If you’re still wondering whether your business should be on social media, it’s easy to learn the answer: Ask your customers.
If they’re using it, then you should be, too.
But don’t begin and end with that single question. Equally important is the follow up: Which social media platforms do your customers use most, and for what purposes?
That is important information because you don’t need to spray posts all over the social media universe; instead choose the platforms that best represent your business, are the best potential homes for the content you create, and are the best way to deliver your message to your customers and prospects.
Once you have that knowledge, developing and growing a social media presence really isn’t as difficult as many distributors assume it is.
Here are some basic tips for getting started – or improving – your social media presence:
- Create a plan. Know what you want to achieve and who you want to reach, and use that as the foundation of your social media plan. From there, create a calendar so you’re posting regularly. This calendar should be separate from your overall editorial calendar, but the themes and messages you convey should be consistent.
- Choose the right platforms. You don’t need to be – and probably shouldn’t be – posting on every platform. It stretches your resources too thin and diffuses your message. Don’t know which platform are best for you? Talk to your customers. Where are they posting? What are they reading? What is important for them to know?
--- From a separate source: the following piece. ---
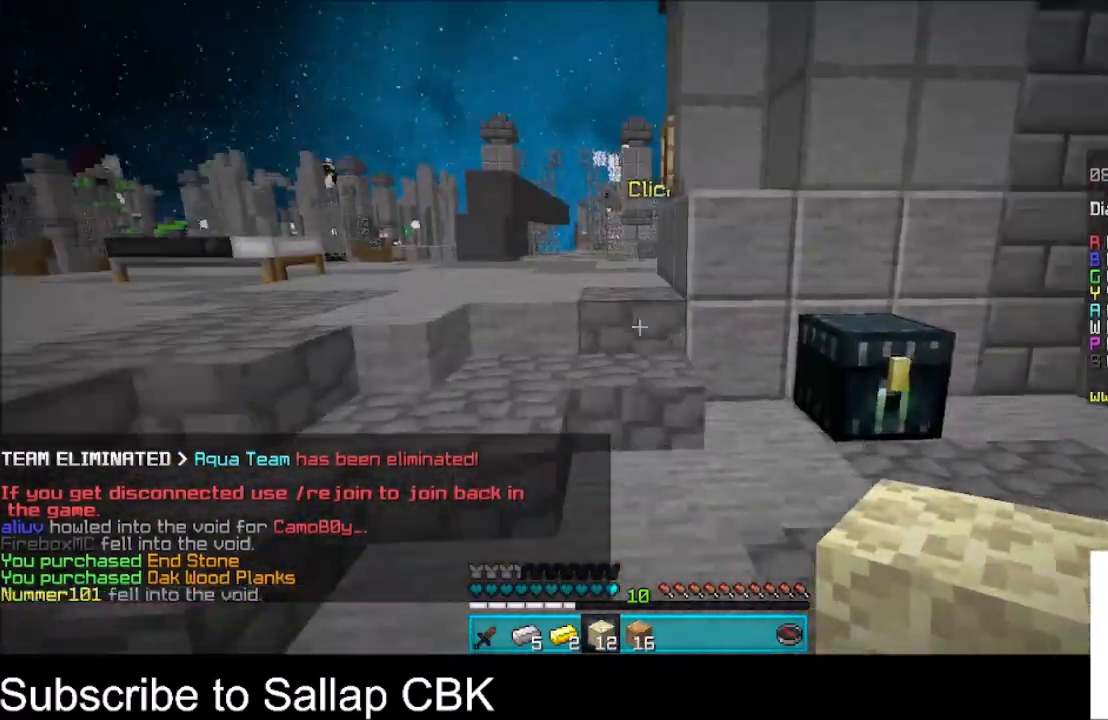
{"keys": ["w"], "mouse": [], "events": []}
- Make sure the message matches the platform. What works on Facebook, ie, short-form content about employees, success stories, industry updates, etc. won’t fly on the visual world of Instagram, and maybe won’t work on the business-centric LinkedIn. And each attracts a different group of followers, so it’s important to know who your audience is, and tailor your message accordingly.
- Get help. Your team members are probably posting already through personal accounts. So tap into their expertise – recruit that sales team member who takes great photos to supply visuals for Instagram. But do this carefully. Before granting the keys to the posting kingdom to anyone who isn’t in the marketing department, be sure to review what’s appropriate and what isn’t, what messages you want to convey, and those you don’t.
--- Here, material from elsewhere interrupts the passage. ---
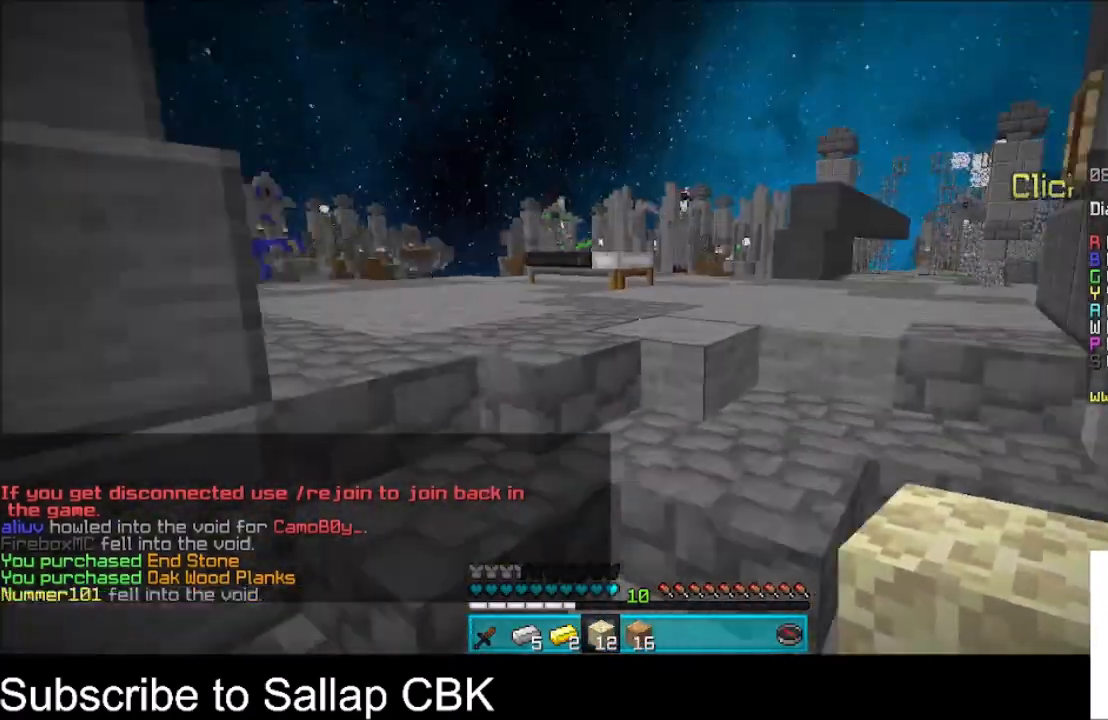
{"keys": [], "mouse": [], "events": [[167, "w", "up"]]}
- Get professional help. If your marketing plan includes blogs or other longer-form writing, it might be worth investing in a consultant or contractor with writing and communications experience to compose those, if you don’t have a marketing department.
- Create a system for posting consistently, and often. Often, of course, is a relative term. For giant corporations, often may be several times a day. For smaller businesses, it may mean once a week. Do what works best for your budget and resources, but try to avoid posting three times in one week, and then going silent for three weeks. Consistency is key, and achieving it is fairly easy, thanks to the numerous scheduling apps available.
- Be flexible. Don’t confuse consistency with inflexibility. If your company wins a major award, but a post about it wasn’t scheduled, post about it anyway. You can always postpone or re-schedule another post if necessary. But it’s important to recognize great opportunities and take advantage of them.
- Stick to business. Unless your company is involved in either of these fields, avoid politics and religion.
- Re-use and recycle. Don’t forget to like or forward content your suppliers, member associations and customers create. And don’t forget to send them your original content to share.
Taking advantage of the opportunities for exposure and messaging social media offers is not terribly complicated, and its benefits can be huge. So, go forth and post!